Reproduce every line of the listing below verbatim, leaving nothing out and changing nothing.

#####

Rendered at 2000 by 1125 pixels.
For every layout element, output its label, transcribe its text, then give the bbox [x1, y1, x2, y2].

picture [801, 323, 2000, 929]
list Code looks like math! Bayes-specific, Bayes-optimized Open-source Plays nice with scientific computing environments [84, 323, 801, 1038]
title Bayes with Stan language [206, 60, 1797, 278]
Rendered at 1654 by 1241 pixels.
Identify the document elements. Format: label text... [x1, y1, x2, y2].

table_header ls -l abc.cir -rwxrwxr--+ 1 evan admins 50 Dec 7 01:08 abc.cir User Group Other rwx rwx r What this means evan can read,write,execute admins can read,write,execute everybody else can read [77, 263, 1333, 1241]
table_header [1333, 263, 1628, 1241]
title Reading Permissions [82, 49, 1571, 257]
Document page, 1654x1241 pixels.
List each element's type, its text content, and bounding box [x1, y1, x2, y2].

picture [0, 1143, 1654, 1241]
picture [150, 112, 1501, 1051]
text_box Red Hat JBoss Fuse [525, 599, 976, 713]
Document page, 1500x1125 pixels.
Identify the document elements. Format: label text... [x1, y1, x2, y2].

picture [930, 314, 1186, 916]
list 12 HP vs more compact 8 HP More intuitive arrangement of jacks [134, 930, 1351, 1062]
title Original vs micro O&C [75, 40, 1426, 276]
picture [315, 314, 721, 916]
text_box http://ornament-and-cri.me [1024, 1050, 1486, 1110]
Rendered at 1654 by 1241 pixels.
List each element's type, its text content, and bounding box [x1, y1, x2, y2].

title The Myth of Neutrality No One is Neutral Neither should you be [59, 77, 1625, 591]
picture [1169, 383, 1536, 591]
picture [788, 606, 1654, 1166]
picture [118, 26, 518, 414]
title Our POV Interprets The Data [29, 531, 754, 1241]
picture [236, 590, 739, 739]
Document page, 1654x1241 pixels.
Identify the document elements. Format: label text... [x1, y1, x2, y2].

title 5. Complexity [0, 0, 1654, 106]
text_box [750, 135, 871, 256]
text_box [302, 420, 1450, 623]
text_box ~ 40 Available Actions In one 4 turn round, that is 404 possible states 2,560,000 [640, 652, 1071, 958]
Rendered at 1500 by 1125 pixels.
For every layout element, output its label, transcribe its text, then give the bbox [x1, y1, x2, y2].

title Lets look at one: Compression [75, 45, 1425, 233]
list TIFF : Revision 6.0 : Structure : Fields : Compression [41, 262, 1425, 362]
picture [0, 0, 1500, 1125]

#####

Expected output:
Rendered at 2000 by 1125 pixels.
For every layout element, output its label, transcribe its text, then give the bbox [x1, y1, x2, y2].

picture [801, 323, 2000, 929]
list Code looks like math! Bayes-specific, Bayes-optimized Open-source Plays nice with scientific computing environments [84, 323, 801, 1038]
title Bayes with Stan language [206, 60, 1797, 278]
Rendered at 1654 by 1241 pixels.
Identify the document elements. Format: label text... [x1, y1, x2, y2].

table_header ls -l abc.cir -rwxrwxr--+ 1 evan admins 50 Dec 7 01:08 abc.cir User Group Other rwx rwx r What this means evan can read,write,execute admins can read,write,execute everybody else can read [77, 263, 1333, 1241]
table_header [1333, 263, 1628, 1241]
title Reading Permissions [82, 49, 1571, 257]
Document page, 1654x1241 pixels.
List each element's type, its text content, and bounding box [x1, y1, x2, y2].

picture [0, 1143, 1654, 1241]
picture [150, 112, 1501, 1051]
text_box Red Hat JBoss Fuse [525, 599, 976, 713]
Document page, 1500x1125 pixels.
Identify the document elements. Format: label text... [x1, y1, x2, y2].

picture [930, 314, 1186, 916]
list 12 HP vs more compact 8 HP More intuitive arrangement of jacks [134, 930, 1351, 1062]
title Original vs micro O&C [75, 40, 1426, 276]
picture [315, 314, 721, 916]
text_box http://ornament-and-cri.me [1024, 1050, 1486, 1110]
Rendered at 1654 by 1241 pixels.
List each element's type, its text content, and bounding box [x1, y1, x2, y2].

title The Myth of Neutrality No One is Neutral Neither should you be [59, 77, 1625, 591]
picture [1169, 383, 1536, 591]
picture [788, 606, 1654, 1166]
picture [118, 26, 518, 414]
title Our POV Interprets The Data [29, 531, 754, 1241]
picture [236, 590, 739, 739]
Document page, 1654x1241 pixels.
Identify the document elements. Format: label text... [x1, y1, x2, y2].

title 5. Complexity [0, 0, 1654, 106]
text_box [750, 135, 871, 256]
text_box [302, 420, 1450, 623]
text_box ~ 40 Available Actions In one 4 turn round, that is 404 possible states 2,560,000 [640, 652, 1071, 958]
Rendered at 1500 by 1125 pixels.
For every layout element, output its label, transcribe its text, then give the bbox [x1, y1, x2, y2].

title Lets look at one: Compression [75, 45, 1425, 233]
list TIFF : Revision 6.0 : Structure : Fields : Compression [41, 262, 1425, 362]
picture [0, 0, 1500, 1125]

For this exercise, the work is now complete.